I would rather see the money spent on time off go to compensating part-time working minorities to participate in politics.
Like or or not, a policy like this unfairly amplifies the voice of the majority and weakens your voice as a minority due to the nature of tech companies.
A fund that dispersed compensation to people in a way that properly reflects the diversity of this country would be more fair. Tech companies and their workers do not represent the diversity of this country. That's all I'm saying.
Specify part-time working minorities was probably a little too specific, but these people represent a large portion of the population and I don't know how one is supposed to participate in politics when one is having trouble making rent.
One of the huge underlying issues here as a country is lack of understanding and communication across groups. If I was trying to help, but I was actually doing something that hurts out of ignorance, then I hope someone would point it out to me.
Again, I think the intentions are good but the execution has unconsidered side effects.
I think the answer to this is to do more to educate the individuals who will take advantage of this policy so that the actions they take help give a voice to or amplify the voice of part-time working minorities or other marginalized groups.
In other words, I believe we should laud all attempts to build a culture of civic engagement, no matter what your political beliefs are or your personal background. The next step is to help find ways for that civic engagement to be generally helpful rather than harmful.
full disclosure: i work at one of the companies named on this proposal
The nature of tech work means employees generally have more flexibility with their time, and can afford such involvement without jeopardizing their productivity or job. It is thus hard to quantify how much money it costs for such engagement.
I'm not disagreeing with your concern, but the mechanisms are a little different. As a result my opinion is that giving money to improve civic engagement among minorities, the poor, and under-privileged population is better discussed as a separate initiative.

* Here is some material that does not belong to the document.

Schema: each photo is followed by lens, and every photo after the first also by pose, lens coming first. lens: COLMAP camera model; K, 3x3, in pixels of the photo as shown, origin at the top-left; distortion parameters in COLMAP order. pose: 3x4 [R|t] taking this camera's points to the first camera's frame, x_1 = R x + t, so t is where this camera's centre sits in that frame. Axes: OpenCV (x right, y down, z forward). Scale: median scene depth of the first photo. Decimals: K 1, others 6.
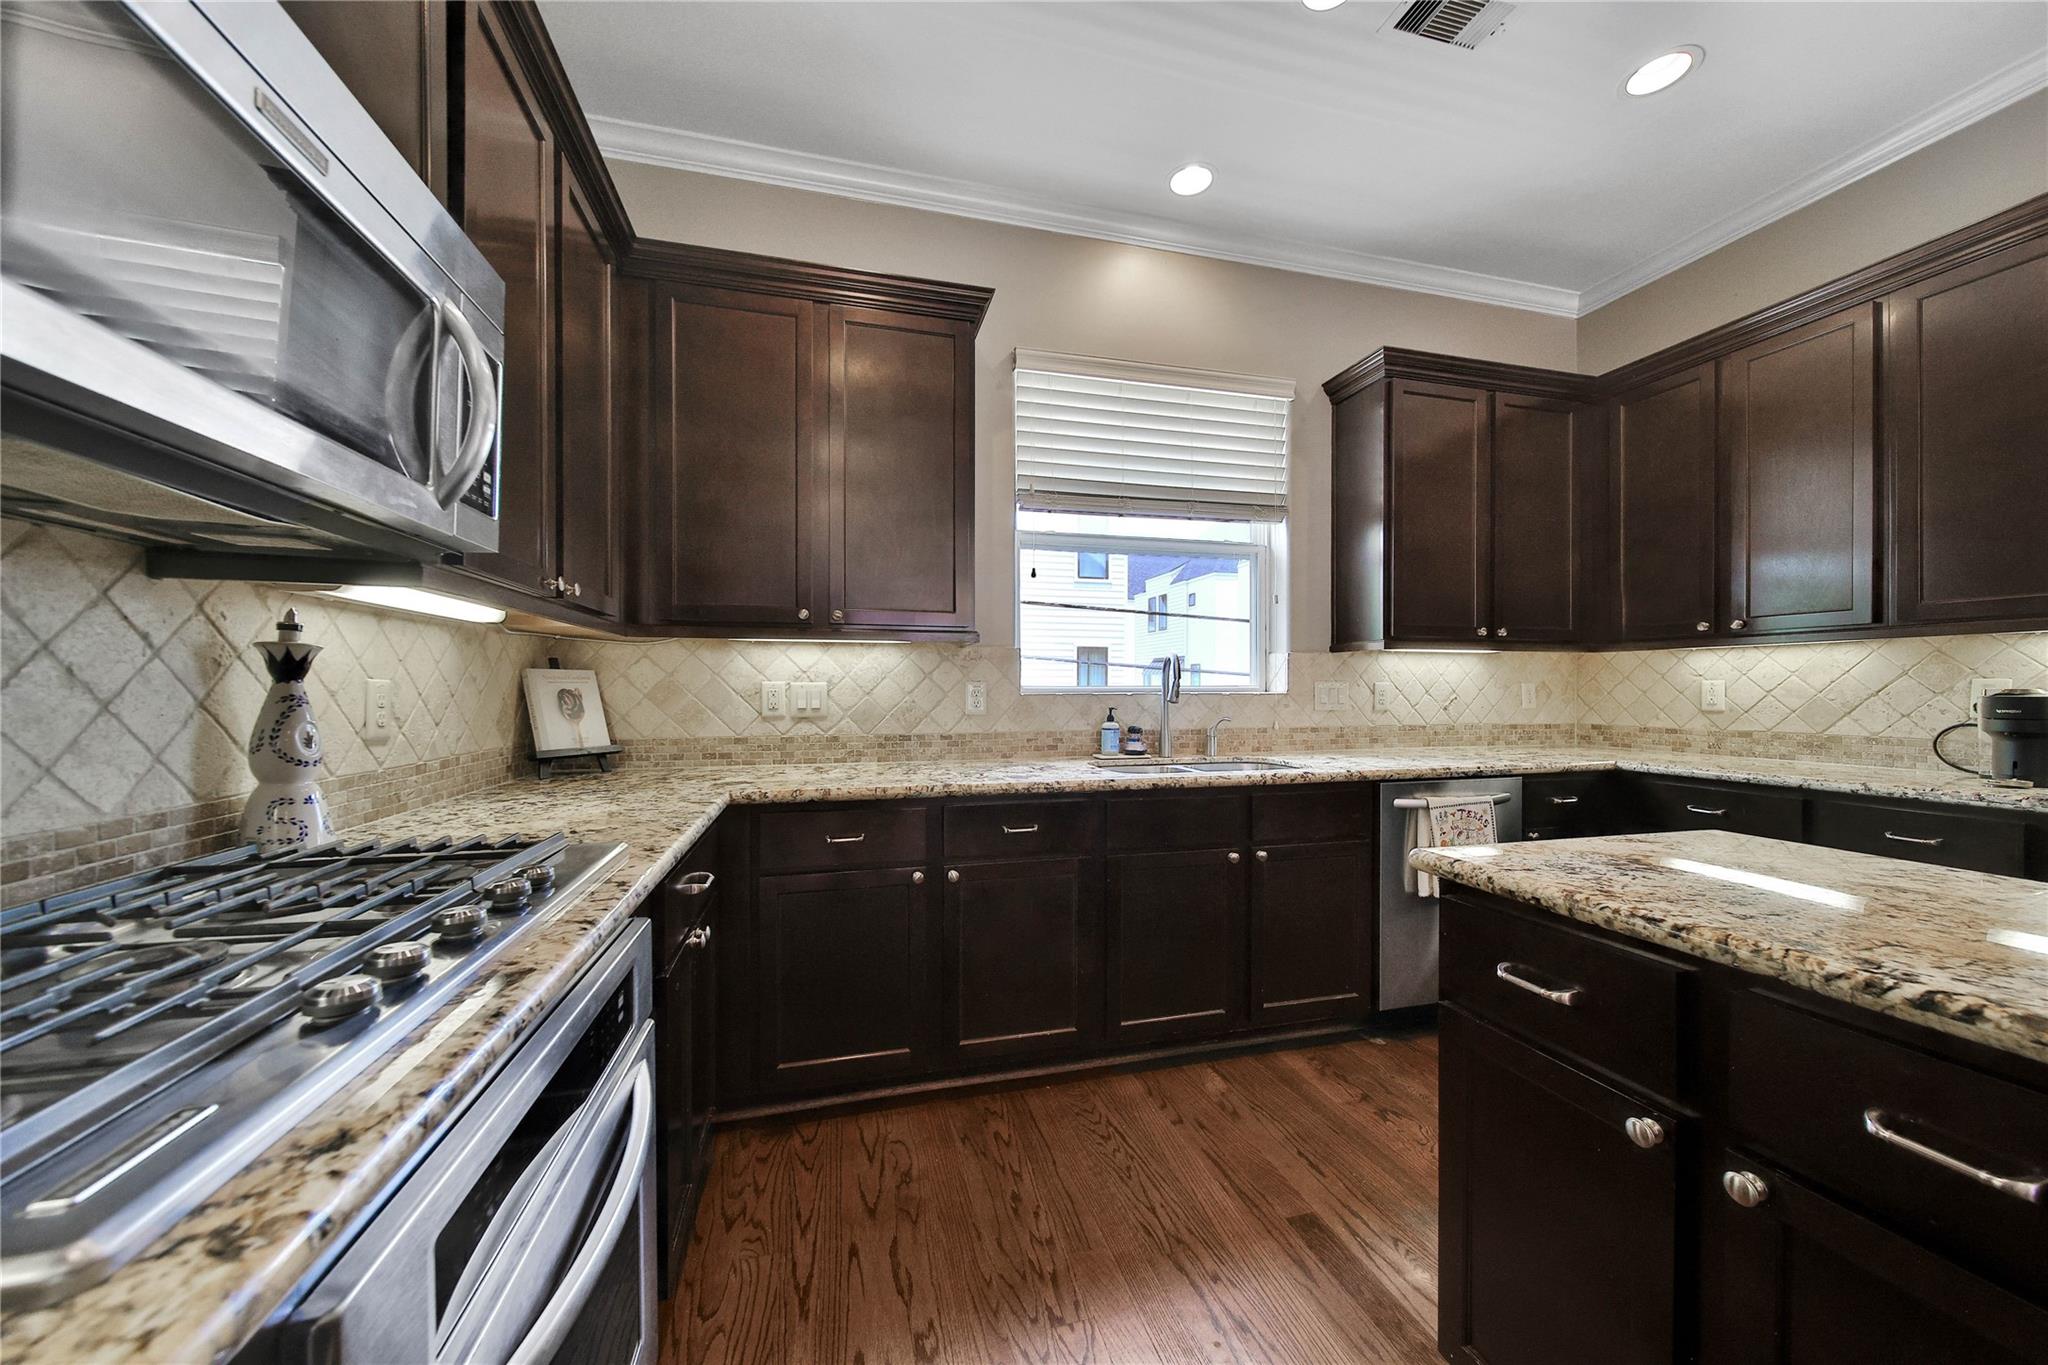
lens RADIAL K [[713.5, 0, 1022.0], [0, 713.5, 692.1], [0, 0, 1]] dist [0.000043, -0.000095]
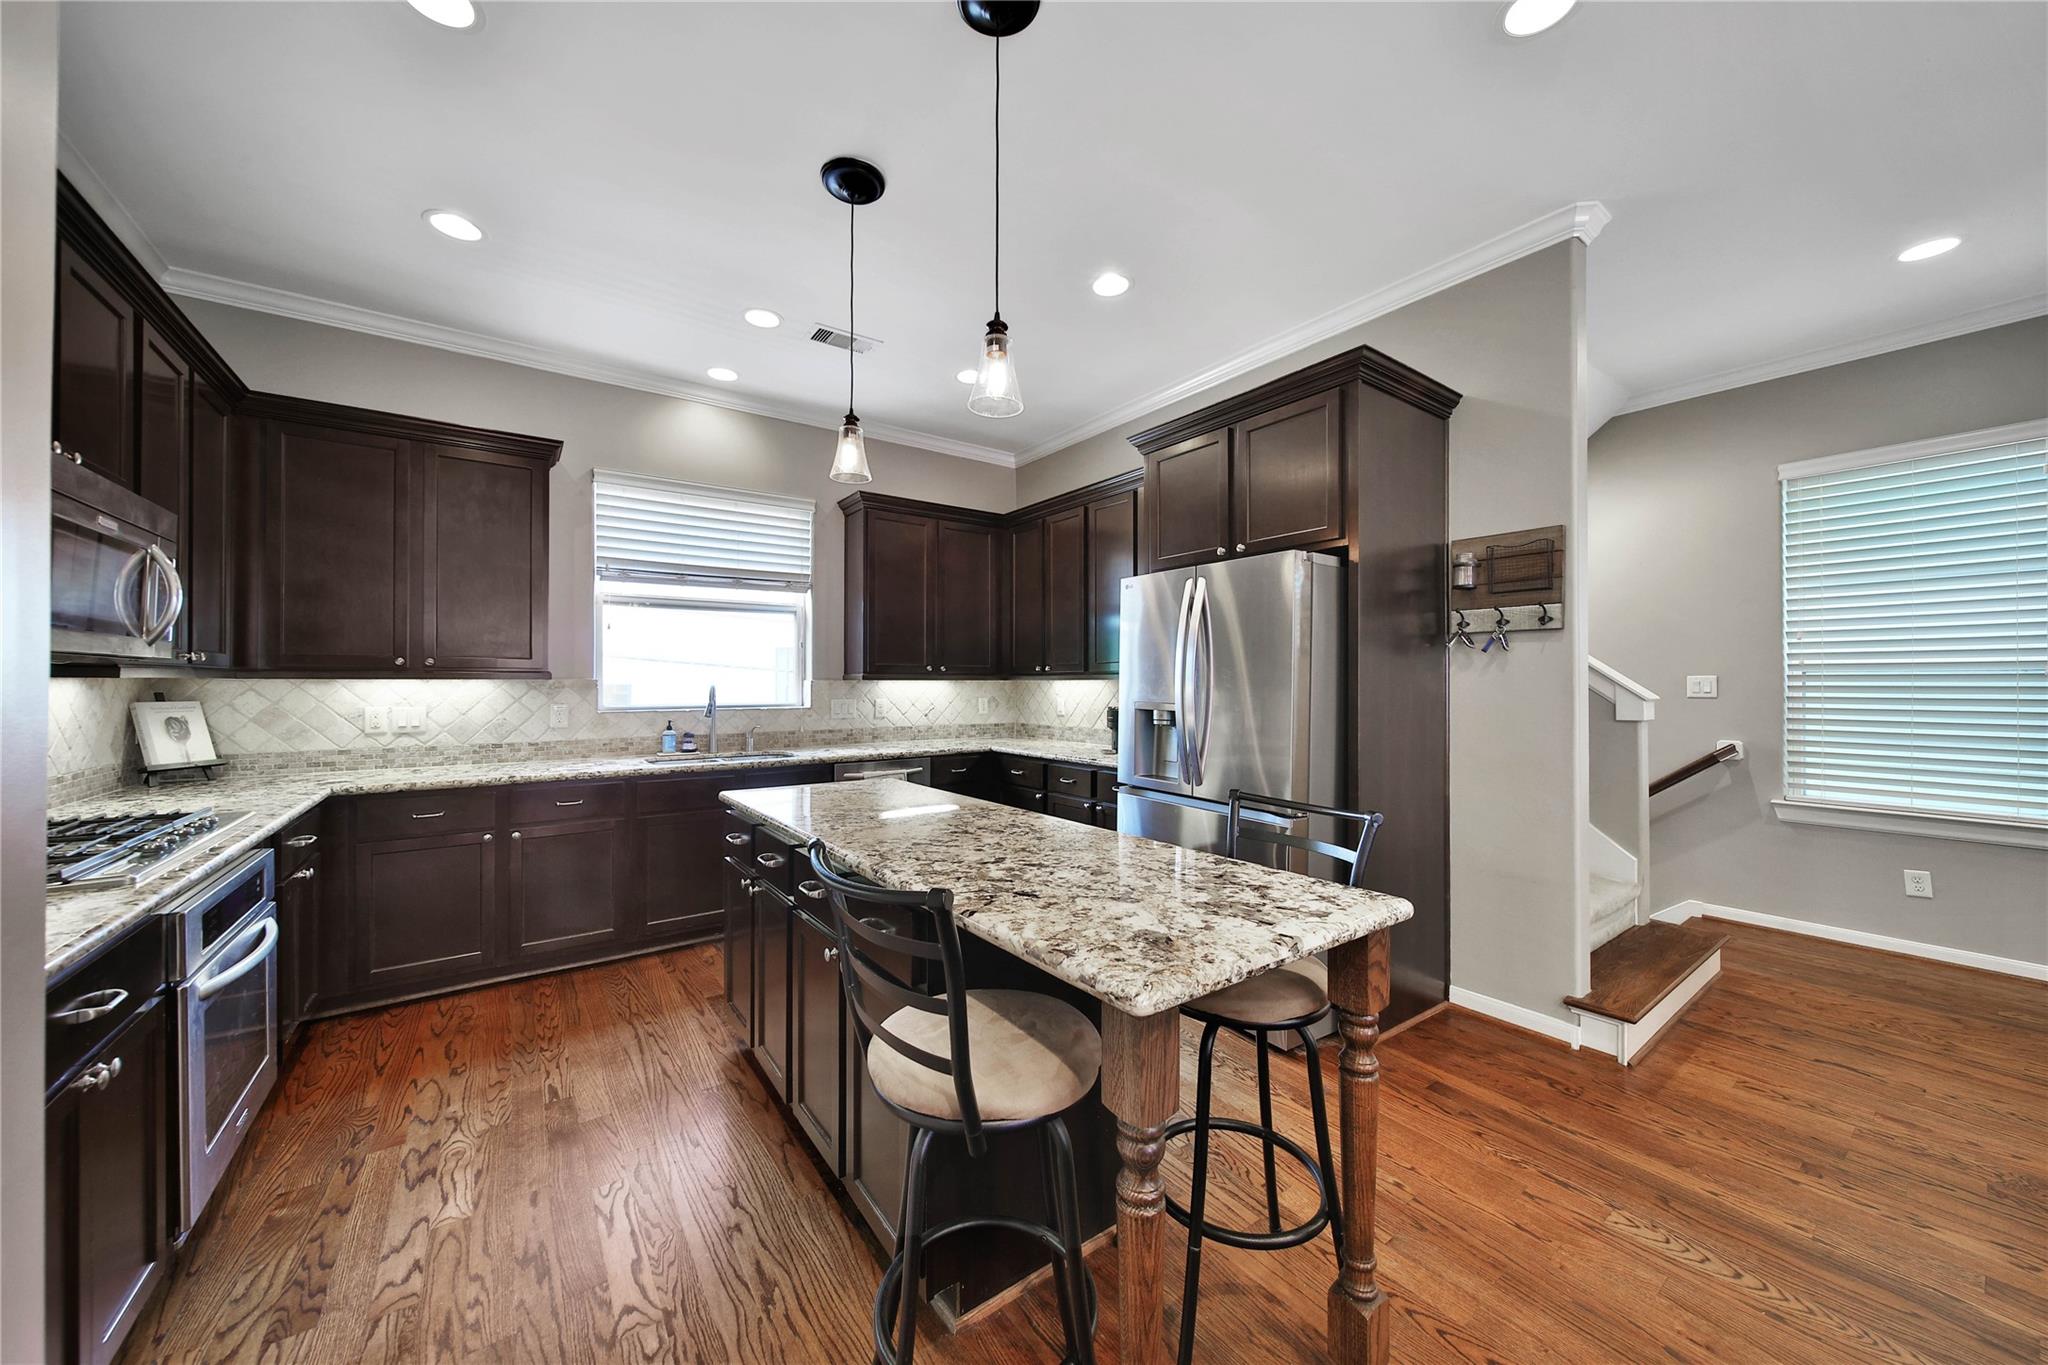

That said, anybody can focus on projects that improve political engagement (making voting easier, help people find information about local politics) without bringing their political opinion/preference to the table.
Interesting. From my standpoint (CEO of a company that co-signed here) this isn't money spent. We already have a flexible vacation policy, and this just makes it explicit that civic engagement can be counted against that. Agree that it does amplify the voice of tech as a demographic, which is, sadly, not reflective of the general U.S. population.
The flip side is that a fund dedicated to compensating part-time working minorities to participate in politics would likely be painted as "protest checks". Would love to tease this out more though.
I love the idea of encouraging civic engagement. And there are probably things that can be done on a political level to make the playing field more even. We have the responsibility of making those things happen and supporting civil engagement via vacation policy is a good way to enable it.
It's just easy to forgot sometimes that many of us do come from a place of privilege so it's good to remind ourselves of it sometimes.
It's odd to me the government doesn't incentive participation in politics more and yet we have things like compulsory jury duty.
My take from this is that Trump is a symptom of a problem. The problem is never going to go away by attacking Trump or his policies. He is promising a solution to a problem that people are experiencing in the US. Like it or not, people are buying his solution.
If you don't like his solution, then you find a better one and sell it the people who are buying Trump's.
But most importantly, before we build another product to sell, we have to understand the problem. Get out of our ivory tower and understand the plight some people are experiencing.